‍Updated on April 10^th 2024 based on the version and article numbering approved by the EU Parliament on March 13^th 2024.

(1)              In order to facilitate the work of the Commission and the Member States in the AI field as well as to increase the transparency towards the public, providers of high-risk AI systems other than those related to products falling within the scope of relevant existing Union harmonisation legislation, as well as providers who consider that the high-risk AI system listed in an annex to this Regulation is not high-risk on the basis of a derogation, should be required to register themselves and information about their AI system in a EU database, to be established and managed by the Commission. Before using such a high- risk AI system, deployers of high-risk AI systems that are public authorities, agencies or bodies, should register themselves in such database and select the system that they envisage to use.

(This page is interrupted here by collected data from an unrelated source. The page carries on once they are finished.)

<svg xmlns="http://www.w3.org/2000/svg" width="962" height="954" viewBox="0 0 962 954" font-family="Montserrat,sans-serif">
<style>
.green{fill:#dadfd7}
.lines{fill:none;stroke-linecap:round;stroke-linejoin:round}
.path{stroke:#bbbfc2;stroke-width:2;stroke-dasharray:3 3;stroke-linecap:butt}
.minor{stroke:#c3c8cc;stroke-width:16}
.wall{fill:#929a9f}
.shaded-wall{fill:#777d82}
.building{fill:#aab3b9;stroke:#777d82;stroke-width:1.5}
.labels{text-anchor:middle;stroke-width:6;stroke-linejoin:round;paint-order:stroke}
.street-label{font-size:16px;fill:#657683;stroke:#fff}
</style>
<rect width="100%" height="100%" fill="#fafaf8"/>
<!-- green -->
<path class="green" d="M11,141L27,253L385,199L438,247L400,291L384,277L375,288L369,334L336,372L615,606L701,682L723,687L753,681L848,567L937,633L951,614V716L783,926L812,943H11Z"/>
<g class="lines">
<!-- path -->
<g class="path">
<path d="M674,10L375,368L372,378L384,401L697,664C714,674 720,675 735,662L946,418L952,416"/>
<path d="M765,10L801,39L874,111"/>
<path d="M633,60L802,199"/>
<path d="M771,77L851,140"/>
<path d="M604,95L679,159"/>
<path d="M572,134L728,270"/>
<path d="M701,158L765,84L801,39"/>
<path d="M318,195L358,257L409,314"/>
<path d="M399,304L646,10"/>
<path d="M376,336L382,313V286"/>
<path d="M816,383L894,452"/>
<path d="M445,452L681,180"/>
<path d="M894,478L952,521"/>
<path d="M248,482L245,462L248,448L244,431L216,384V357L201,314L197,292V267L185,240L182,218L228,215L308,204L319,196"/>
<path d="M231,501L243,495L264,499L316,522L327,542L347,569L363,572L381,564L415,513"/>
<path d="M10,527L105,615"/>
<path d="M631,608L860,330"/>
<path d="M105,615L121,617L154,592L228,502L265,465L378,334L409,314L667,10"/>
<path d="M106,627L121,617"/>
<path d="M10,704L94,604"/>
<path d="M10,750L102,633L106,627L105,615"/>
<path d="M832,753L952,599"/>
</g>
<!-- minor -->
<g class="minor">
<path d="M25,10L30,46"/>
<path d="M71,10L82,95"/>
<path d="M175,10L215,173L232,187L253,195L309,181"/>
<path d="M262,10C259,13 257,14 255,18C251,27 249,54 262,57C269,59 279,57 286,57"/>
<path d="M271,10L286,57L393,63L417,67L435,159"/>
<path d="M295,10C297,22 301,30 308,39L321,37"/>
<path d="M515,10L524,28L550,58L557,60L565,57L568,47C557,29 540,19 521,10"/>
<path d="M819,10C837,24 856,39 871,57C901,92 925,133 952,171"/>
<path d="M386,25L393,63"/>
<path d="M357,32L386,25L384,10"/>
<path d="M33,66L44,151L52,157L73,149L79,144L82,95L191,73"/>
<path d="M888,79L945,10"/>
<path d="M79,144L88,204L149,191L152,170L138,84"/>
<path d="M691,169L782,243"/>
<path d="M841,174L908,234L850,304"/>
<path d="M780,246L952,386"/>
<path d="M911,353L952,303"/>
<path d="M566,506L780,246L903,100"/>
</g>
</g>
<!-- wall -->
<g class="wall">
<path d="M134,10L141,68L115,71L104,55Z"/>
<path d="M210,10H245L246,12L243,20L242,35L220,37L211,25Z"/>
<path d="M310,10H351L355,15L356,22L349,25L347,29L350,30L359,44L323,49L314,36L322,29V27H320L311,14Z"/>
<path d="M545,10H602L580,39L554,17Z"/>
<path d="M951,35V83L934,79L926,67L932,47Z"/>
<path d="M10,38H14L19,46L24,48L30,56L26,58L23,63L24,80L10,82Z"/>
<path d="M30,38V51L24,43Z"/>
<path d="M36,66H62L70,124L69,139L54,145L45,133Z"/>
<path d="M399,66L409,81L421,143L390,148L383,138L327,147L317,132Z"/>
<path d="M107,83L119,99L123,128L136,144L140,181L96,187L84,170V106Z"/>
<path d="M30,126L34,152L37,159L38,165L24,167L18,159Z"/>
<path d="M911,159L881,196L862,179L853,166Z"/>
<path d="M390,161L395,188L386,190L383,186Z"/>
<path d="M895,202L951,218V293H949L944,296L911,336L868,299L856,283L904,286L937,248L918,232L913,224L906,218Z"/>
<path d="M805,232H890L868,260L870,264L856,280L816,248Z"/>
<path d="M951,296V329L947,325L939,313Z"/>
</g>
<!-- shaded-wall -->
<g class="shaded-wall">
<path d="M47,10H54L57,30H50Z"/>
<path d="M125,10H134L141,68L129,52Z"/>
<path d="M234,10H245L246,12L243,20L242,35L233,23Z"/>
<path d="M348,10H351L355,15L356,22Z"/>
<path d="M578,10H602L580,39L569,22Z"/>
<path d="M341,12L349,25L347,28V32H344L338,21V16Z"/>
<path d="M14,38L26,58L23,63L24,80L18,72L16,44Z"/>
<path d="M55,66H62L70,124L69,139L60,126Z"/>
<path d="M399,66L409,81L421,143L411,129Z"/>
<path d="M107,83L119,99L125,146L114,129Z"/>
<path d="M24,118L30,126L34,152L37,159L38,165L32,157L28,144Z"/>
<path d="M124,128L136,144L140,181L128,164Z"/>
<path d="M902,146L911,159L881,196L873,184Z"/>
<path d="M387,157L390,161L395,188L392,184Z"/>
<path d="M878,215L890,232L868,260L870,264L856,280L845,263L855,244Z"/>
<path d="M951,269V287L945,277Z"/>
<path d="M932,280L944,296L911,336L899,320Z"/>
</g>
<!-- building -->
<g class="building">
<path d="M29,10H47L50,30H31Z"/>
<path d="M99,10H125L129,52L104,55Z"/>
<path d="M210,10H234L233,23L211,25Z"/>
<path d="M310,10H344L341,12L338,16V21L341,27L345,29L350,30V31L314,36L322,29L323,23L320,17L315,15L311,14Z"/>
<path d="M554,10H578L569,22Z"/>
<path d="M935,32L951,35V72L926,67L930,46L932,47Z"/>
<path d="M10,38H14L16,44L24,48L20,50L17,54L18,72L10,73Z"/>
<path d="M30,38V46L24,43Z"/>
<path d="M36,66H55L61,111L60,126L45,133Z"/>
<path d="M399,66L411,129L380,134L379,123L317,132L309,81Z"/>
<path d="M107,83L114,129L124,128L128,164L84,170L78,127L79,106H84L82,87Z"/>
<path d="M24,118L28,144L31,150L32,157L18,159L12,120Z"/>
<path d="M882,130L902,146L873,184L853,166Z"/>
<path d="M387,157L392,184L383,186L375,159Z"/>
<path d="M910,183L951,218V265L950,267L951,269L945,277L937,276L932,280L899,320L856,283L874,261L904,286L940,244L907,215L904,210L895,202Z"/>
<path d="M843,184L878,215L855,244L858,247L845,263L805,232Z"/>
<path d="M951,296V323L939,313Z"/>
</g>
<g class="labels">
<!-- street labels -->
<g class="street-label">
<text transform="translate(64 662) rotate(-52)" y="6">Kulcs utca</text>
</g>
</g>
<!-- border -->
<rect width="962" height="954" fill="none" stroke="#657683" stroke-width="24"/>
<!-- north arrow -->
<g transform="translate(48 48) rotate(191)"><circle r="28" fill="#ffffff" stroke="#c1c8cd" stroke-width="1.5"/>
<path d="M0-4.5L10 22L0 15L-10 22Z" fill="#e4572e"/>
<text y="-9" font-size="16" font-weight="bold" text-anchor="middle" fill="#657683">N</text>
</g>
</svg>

Other deployers should be entitled to do so voluntarily. This section of the database should be publicly accessible, free of charge, the information should be easily navigable, understandable and machine-readable. The database should also be user-friendly, for example by providing search functionalities, including through keywords, allowing the general public to find relevant information to be submitted upon the registration of high- risk AI systems and on the high-risk AI systems, set out in annexes to this Regulation, to which the high-risk AI systems correspond. Any substantial modification of high-risk AI systems should also be registered in the EU database. For high-risk AI systems in the area of law enforcement, migration, asylum and border control management, the registration obligations should be fulfilled in a secure non-public section of the database. Access to the secure non-public section should be strictly limited to the Commission as well as to market surveillance authorities with regard to their national section of that database. High-risk AI systems in the area of critical infrastructure should only be registered at national level. The Commission should be the controller of the EU database, in accordance with Regulation (EU) 2018/1725. In order to ensure the full functionality of the database, when deployed, the procedure for setting the database should include the elaboration of functional specifications by the Commission and an independent audit report. The Commission should take into account cybersecurity and hazard-related risks when carrying out its tasks as data controller on the EU database.

In order to maximise the availability and use of the database by the public, the database, including the information made available through it, should comply with requirements under the Directive (EU) 2019/882.